● WHAT YOU ARE ASKED TO DO:
Here are some records; copy every line that holds the word "bottle".

Top of INPUT FOR THIS TASK

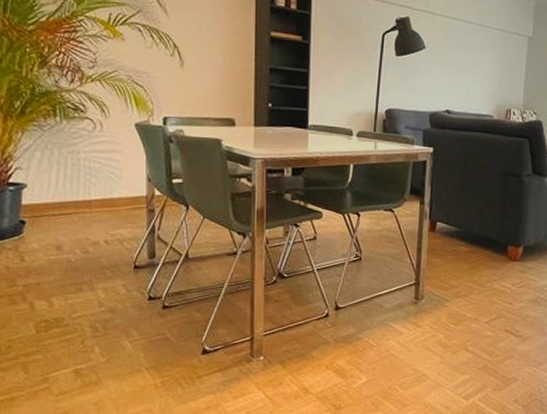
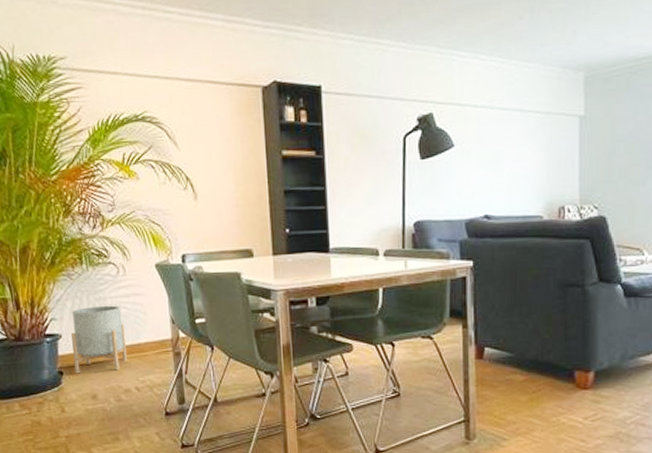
planter: none [37,159,97,224] -> present [70,305,127,374]

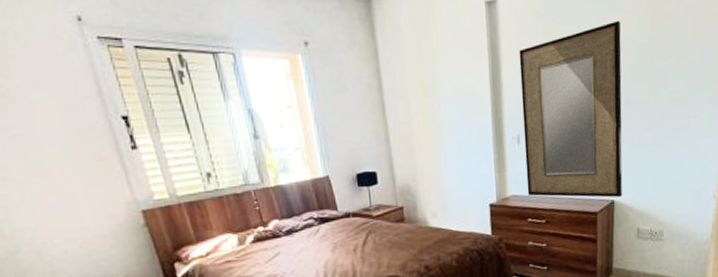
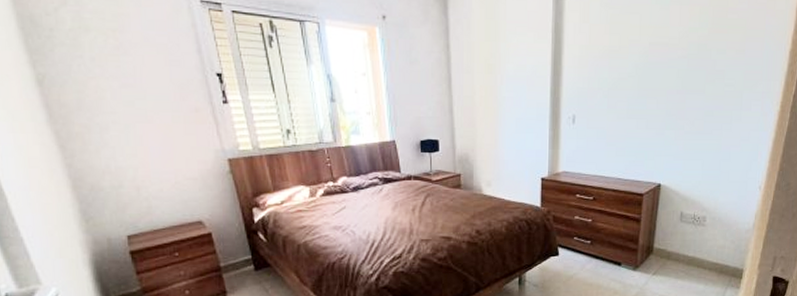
home mirror: present [519,21,623,198] -> none [578,12,682,181]

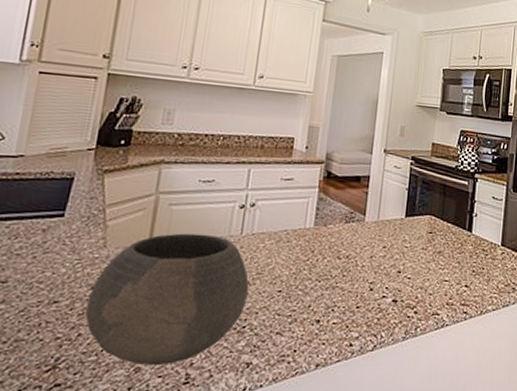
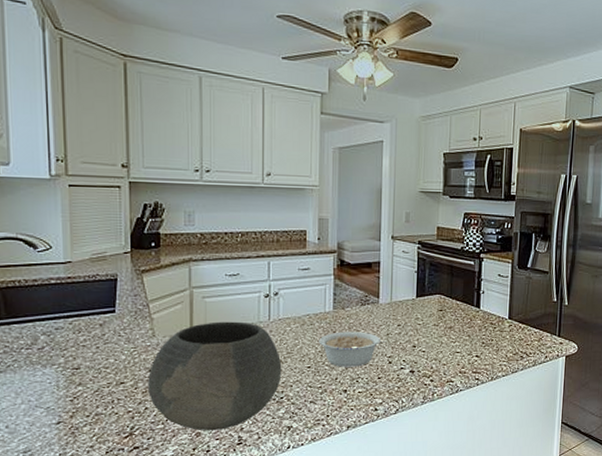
legume: none [294,251,371,293] -> present [319,331,388,367]

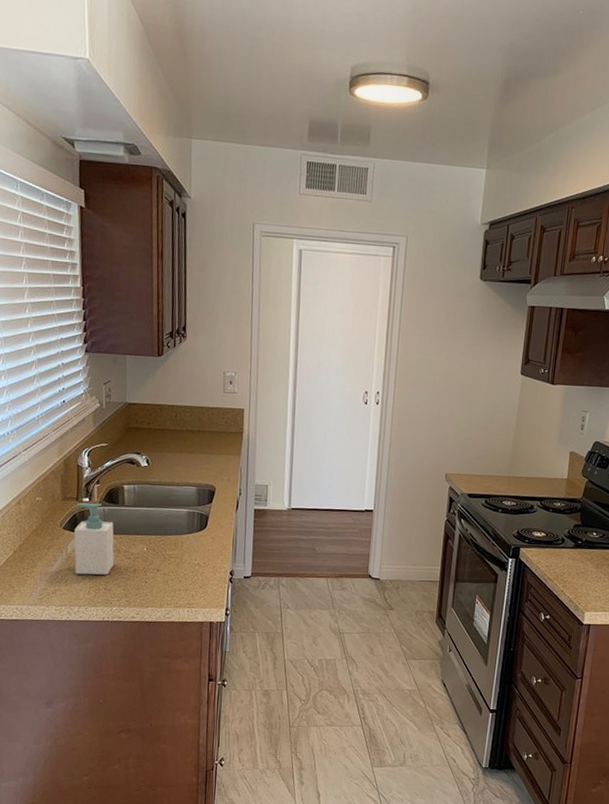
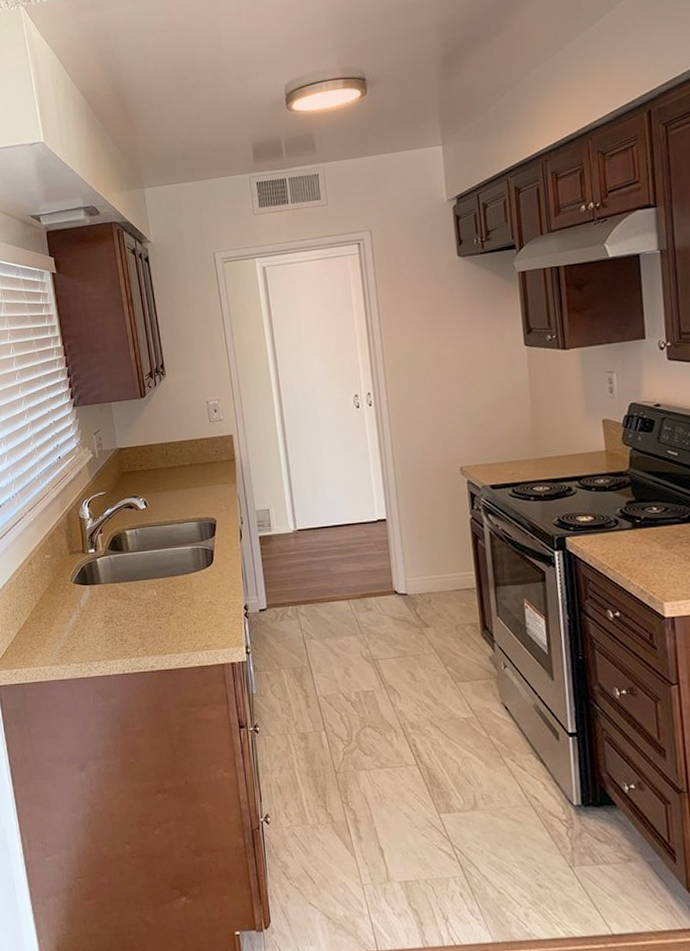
soap bottle: present [74,502,115,575] -> none [83,553,127,628]

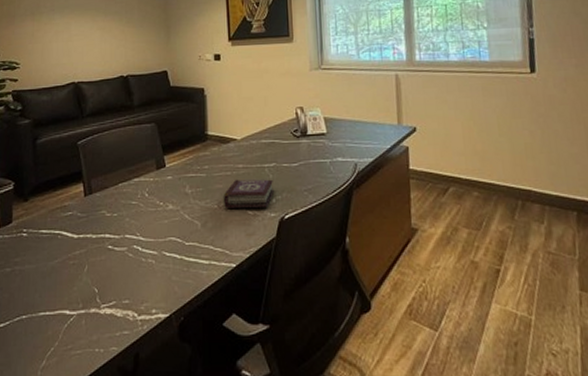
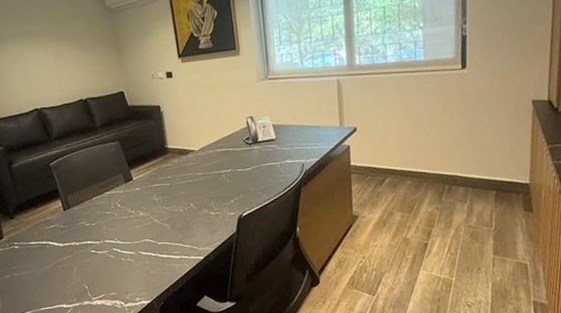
book: present [223,179,275,209] -> none [187,183,232,211]

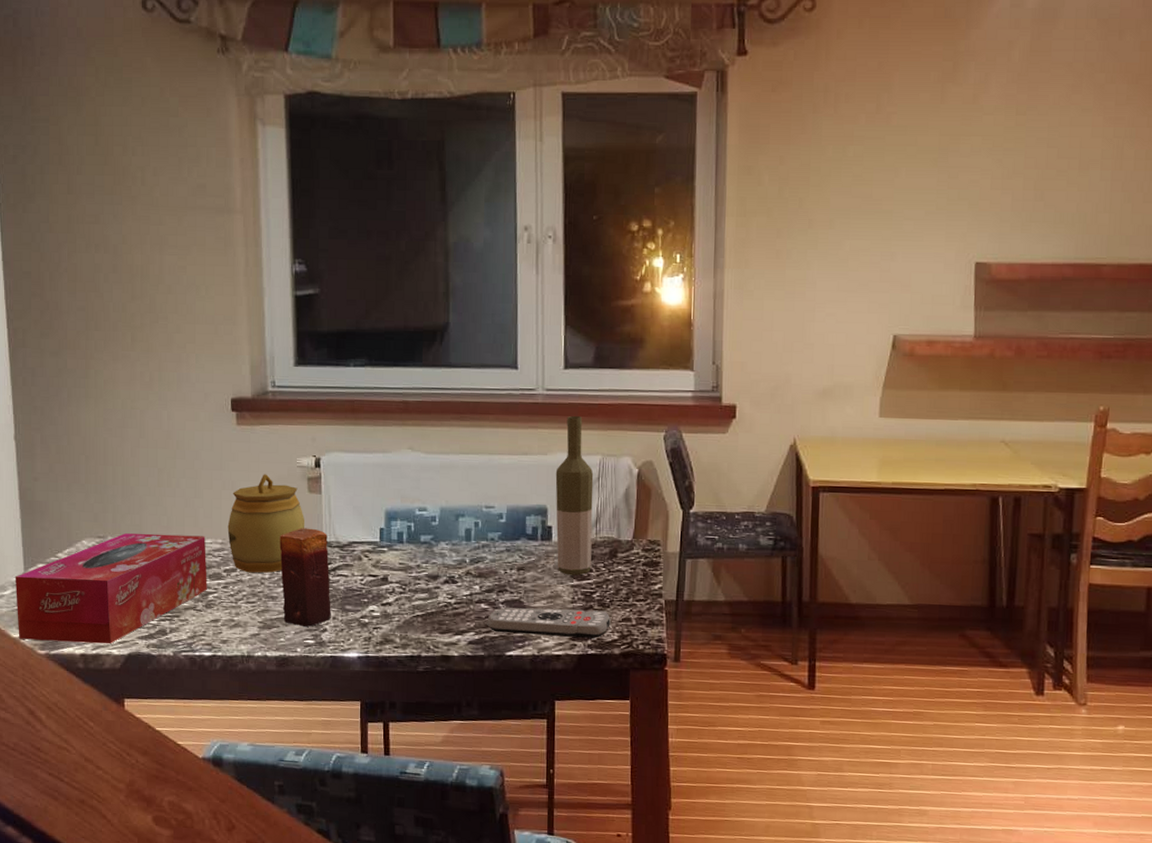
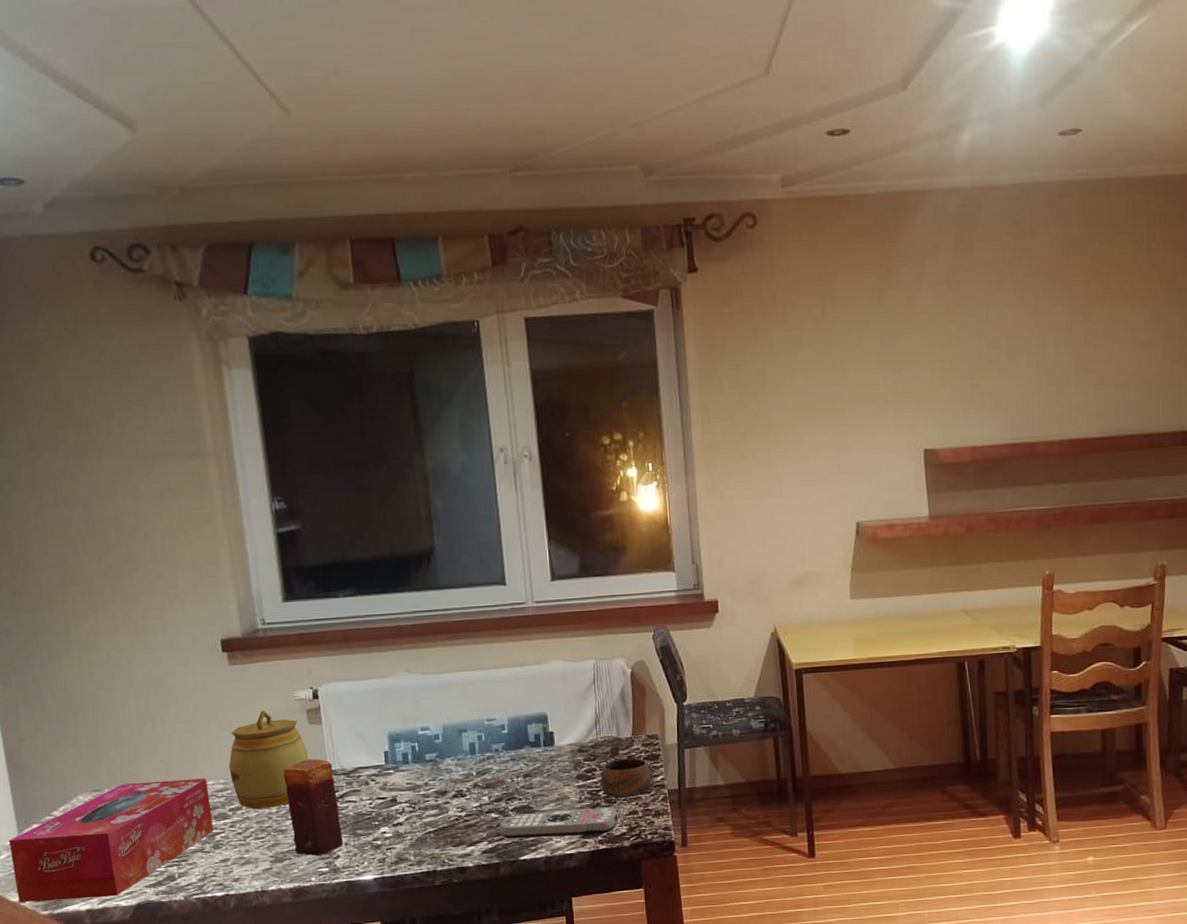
bottle: present [555,416,594,576] -> none [552,625,595,777]
cup: none [595,558,649,603] -> present [600,755,652,798]

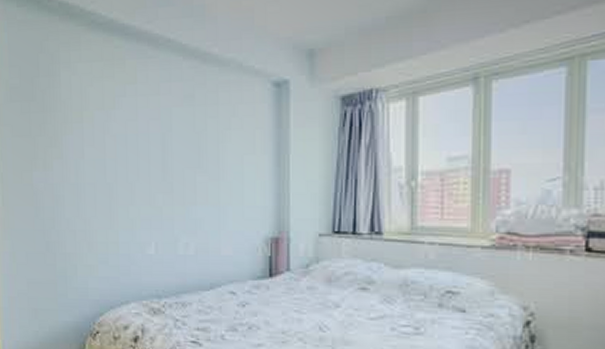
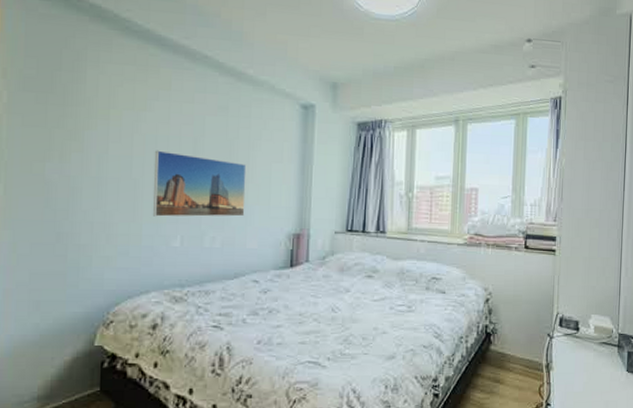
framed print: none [125,150,218,223] -> present [153,150,247,217]

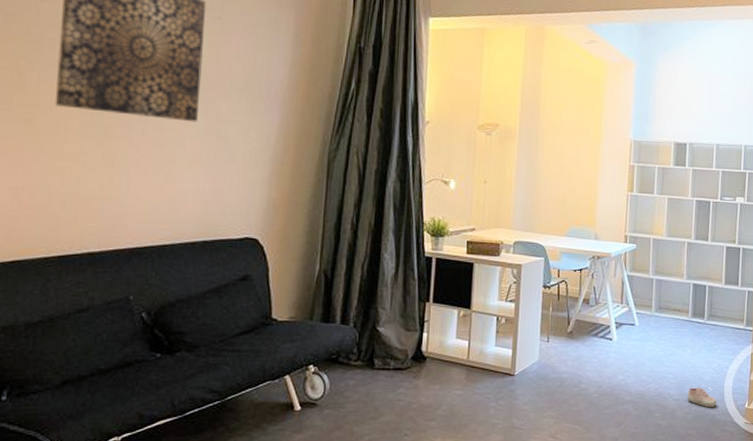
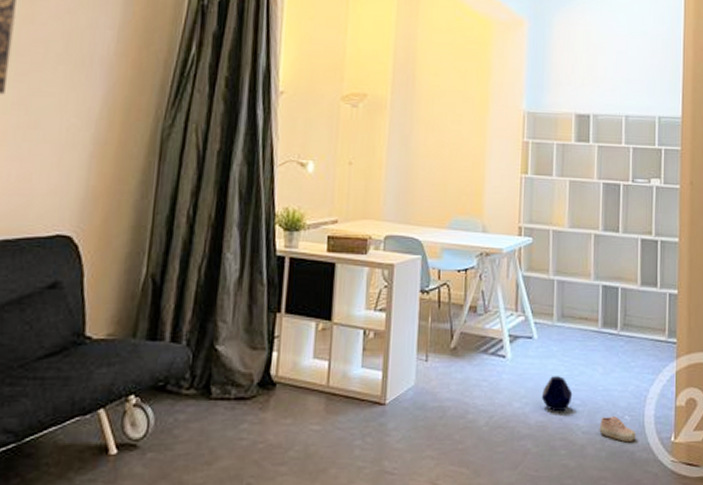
speaker: none [640,355,667,384] -> present [541,376,573,412]

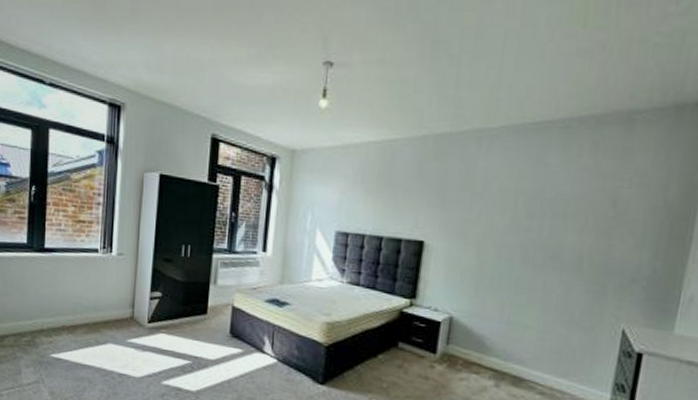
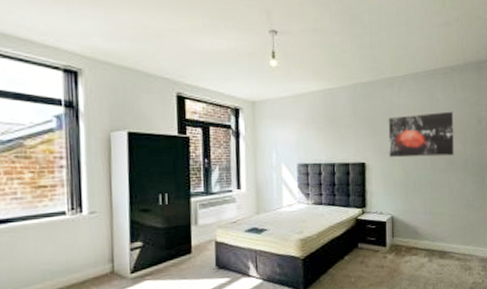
wall art: none [460,183,572,248] -> present [388,111,454,158]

Bottom of INPUT FOR THIS TASK

● TASK ANSWER:
soap bottle: present [74,502,115,575] -> none [83,553,127,628]
bottle: present [555,416,594,576] -> none [552,625,595,777]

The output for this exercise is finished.